Right to attend the meeting
Shareholders wishing to attend the meeting must be registered in the list of the company's shareholders maintained by Finnish Central Securities Depository Ltd on Friday, 8 March 2002.
* Natura 2000 is nature conservation programme of the European Union
Shareholders whose shares have not been transferred to the book-entry securities system may also attend the meeting, provided that they were registered in Kymmene Corporation's list of shareholders before 21 August 1992, or in Repola Ltd's list of shareholders before 28 February
1994, or that they have notified the company of their share ownership and established their valid title and right to attend the meeting. In such cases the shareholders must present to the meeting their share certificates or proof of their whereabouts, or other evidence that the title to the shares has not been transferred to a book-entry account.
Shareholders wishing to attend the meeting must inform the company thereof no later than by 4 pm on Thursday, 14 March 2002, by writing to UPM-Kymmene Corporation, Share Register, Eteläesplanadi 2, P.O.Box 380, FIN-00101 Helsinki, Finland, by telephoning to numbers +358 (0)2041 50108 or +358 (0)2041 50109, by telefax to number +358 (0)2041 50333, or via the Internet at www.upm-kymmene.com. Written notifications must arrive before the deadline stated above. Possible proxies should be submitted in connection with the notifications of attendance.

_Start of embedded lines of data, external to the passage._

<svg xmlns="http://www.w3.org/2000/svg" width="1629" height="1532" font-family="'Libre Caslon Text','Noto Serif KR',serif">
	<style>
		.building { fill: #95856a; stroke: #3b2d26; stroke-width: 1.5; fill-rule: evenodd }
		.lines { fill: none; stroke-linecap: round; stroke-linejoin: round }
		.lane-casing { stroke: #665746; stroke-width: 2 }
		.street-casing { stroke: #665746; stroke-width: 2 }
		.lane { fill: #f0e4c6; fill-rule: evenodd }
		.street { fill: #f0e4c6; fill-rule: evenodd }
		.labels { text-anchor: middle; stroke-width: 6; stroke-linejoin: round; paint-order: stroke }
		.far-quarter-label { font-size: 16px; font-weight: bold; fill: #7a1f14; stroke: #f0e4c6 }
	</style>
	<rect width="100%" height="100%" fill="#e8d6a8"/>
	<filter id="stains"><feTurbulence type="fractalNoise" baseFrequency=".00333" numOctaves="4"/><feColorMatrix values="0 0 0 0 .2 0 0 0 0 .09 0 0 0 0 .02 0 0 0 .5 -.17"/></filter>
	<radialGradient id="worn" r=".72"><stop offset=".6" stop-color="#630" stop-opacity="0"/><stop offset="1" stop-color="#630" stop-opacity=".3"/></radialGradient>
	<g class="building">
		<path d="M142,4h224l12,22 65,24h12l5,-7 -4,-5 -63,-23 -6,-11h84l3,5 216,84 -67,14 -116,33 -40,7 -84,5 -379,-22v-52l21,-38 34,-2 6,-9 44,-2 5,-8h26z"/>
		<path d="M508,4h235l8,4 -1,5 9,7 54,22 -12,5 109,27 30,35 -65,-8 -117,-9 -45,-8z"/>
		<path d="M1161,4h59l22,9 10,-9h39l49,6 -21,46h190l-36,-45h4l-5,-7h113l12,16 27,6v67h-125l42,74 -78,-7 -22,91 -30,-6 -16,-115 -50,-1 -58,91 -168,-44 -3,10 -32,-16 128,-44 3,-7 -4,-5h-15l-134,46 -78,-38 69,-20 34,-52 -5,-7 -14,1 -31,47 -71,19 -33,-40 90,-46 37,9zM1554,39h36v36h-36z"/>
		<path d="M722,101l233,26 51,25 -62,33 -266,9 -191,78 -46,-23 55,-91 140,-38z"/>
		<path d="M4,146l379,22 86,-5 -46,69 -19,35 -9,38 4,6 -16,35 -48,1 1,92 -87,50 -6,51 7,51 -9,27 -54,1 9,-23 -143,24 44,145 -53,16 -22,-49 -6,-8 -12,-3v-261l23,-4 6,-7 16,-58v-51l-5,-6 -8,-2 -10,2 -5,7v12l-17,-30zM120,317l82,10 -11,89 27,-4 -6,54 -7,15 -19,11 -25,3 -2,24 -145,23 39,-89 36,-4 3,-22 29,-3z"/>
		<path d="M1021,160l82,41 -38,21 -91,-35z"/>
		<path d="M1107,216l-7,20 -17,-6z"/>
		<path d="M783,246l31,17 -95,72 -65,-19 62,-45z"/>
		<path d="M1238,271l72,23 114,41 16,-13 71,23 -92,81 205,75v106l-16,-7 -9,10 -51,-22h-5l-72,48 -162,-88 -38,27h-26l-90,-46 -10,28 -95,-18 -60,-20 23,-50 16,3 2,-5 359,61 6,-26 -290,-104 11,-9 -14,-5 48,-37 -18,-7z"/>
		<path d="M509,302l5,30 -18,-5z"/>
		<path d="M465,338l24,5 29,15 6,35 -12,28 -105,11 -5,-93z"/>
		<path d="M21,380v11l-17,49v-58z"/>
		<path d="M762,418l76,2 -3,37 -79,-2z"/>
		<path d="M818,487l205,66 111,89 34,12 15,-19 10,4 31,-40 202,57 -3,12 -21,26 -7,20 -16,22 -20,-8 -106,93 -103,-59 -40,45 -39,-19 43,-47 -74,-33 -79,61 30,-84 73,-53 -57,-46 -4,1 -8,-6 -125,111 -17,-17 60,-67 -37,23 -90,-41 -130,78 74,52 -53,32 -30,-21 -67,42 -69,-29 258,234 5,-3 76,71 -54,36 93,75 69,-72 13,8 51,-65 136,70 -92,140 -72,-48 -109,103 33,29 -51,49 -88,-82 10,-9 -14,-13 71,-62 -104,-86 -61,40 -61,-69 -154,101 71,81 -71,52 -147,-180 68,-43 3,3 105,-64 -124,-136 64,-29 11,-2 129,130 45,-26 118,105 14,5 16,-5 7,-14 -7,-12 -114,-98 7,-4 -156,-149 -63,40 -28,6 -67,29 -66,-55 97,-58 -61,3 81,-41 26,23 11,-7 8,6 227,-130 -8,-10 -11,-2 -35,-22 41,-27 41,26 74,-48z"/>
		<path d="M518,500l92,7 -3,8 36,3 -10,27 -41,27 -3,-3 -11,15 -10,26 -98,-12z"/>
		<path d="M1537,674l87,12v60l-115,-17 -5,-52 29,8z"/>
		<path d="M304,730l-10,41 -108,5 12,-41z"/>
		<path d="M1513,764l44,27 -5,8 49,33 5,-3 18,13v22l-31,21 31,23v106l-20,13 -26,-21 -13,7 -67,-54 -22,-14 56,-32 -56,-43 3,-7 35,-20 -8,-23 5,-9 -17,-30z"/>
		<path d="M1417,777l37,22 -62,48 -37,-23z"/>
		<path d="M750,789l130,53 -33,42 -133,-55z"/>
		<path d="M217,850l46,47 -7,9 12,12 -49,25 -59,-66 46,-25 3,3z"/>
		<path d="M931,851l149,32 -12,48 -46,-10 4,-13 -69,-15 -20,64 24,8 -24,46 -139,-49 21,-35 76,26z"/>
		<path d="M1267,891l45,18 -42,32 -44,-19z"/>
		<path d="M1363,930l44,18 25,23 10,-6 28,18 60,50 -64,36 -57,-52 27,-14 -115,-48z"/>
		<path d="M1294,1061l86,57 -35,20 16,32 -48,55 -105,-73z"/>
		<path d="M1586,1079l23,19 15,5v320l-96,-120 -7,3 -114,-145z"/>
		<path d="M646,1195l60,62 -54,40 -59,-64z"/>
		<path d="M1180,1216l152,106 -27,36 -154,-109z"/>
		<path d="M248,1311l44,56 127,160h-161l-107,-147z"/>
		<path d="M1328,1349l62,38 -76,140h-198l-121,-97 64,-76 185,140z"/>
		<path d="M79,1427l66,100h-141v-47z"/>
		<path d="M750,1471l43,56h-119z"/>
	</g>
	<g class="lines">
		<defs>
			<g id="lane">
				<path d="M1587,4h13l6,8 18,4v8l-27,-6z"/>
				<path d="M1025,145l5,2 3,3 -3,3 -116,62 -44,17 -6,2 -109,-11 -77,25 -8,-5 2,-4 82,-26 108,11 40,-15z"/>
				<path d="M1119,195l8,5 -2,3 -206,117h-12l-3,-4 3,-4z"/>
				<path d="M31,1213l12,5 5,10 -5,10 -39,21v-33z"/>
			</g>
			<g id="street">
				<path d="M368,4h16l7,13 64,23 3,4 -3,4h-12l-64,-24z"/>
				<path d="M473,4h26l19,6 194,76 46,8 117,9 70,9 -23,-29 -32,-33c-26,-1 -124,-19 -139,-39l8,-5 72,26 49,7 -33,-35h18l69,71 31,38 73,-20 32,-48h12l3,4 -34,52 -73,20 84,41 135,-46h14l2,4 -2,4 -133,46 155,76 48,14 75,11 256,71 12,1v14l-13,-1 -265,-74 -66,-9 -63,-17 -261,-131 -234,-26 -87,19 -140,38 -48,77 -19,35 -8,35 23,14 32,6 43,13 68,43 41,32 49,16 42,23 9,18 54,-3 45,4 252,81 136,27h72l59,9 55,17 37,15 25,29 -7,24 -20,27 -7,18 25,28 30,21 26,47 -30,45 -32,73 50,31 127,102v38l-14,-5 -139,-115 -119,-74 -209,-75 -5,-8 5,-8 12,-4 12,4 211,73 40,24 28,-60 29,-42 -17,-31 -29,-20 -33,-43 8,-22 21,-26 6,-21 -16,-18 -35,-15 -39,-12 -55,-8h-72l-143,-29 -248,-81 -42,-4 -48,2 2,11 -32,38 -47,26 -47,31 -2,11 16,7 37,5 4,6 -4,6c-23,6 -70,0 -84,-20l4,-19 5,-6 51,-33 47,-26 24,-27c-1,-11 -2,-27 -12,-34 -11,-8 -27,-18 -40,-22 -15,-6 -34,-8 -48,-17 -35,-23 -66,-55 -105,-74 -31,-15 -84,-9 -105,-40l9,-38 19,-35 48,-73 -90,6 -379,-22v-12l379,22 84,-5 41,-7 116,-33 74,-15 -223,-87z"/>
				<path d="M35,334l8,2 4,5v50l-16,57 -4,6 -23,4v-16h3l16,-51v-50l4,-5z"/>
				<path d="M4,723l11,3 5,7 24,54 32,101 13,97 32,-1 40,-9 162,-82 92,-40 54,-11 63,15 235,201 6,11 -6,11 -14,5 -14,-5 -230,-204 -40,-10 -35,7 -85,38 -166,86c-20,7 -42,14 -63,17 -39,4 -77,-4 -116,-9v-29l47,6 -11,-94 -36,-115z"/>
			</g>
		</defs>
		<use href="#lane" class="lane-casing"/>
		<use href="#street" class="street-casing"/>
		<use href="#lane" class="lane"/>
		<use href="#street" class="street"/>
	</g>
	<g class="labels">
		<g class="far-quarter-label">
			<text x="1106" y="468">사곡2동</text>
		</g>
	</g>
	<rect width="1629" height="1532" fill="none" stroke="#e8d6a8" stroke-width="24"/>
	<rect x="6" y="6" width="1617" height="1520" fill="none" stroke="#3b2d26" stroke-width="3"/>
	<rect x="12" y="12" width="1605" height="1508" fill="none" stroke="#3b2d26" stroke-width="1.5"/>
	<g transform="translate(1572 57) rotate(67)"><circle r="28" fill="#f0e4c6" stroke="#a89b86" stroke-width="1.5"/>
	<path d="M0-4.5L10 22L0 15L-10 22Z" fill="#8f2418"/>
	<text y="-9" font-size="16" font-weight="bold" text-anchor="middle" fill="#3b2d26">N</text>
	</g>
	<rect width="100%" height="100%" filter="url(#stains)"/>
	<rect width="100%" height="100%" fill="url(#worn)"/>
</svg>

Shareholders registered under nominees
Custodians of nominee accounts accept notifications of attendance from shareholders taken from the nominee register as well as information about the parties representing such shareholders at meetings. The custodians will forward the information regarding the nominee-registered shareholders to Finnish Central Securities Depository Ltd for inclusion in the list of the company's shareholders drawn up for the meeting.
Composition of the Board
The Nomination Committee proposes to the Annual General Meeting that the number of the members of the Board be increased from 9 members to 11 members and the Board members: Martti Ahtisaari, Carl H. Amon III, Michael Bottenheim, Donna Soble Kaufman, Anton Lenstra, Juha Niemelä, Jorma Ollila, Gustaf Serlachius and Vesa Vainio be re-elected for the new term which will continue until the next Annual General Meeting. Additionally the Nomination Committee proposes that Mr. Berndt Brunow and Mr. Fritz Holzhey be elected as new Board members for the same term. Mr. Brunow is President & CEO of Sanitec Corporation and Mr. Holzhey has been Director of Haindl GmbH & Co KG.
Payment of dividend
The Board of Directors has decided to propose to the Annual General Meeting that a dividend of EUR 1.50 per share be paid for the financial year 2001. The dividend will be paid to shareholders who are registered in the list of shareholders maintained by Finnish Central Securities Depository Ltd. at 22 March 2002 which is the record date for the dividend payment. The Board of Directors proposes to the Annual General Meeting that the dividend be paid on Wednesday, 3 April 2002.
In the case of shareholders permanently resident outside Finland, tax at source will be deducted from the dividend payment.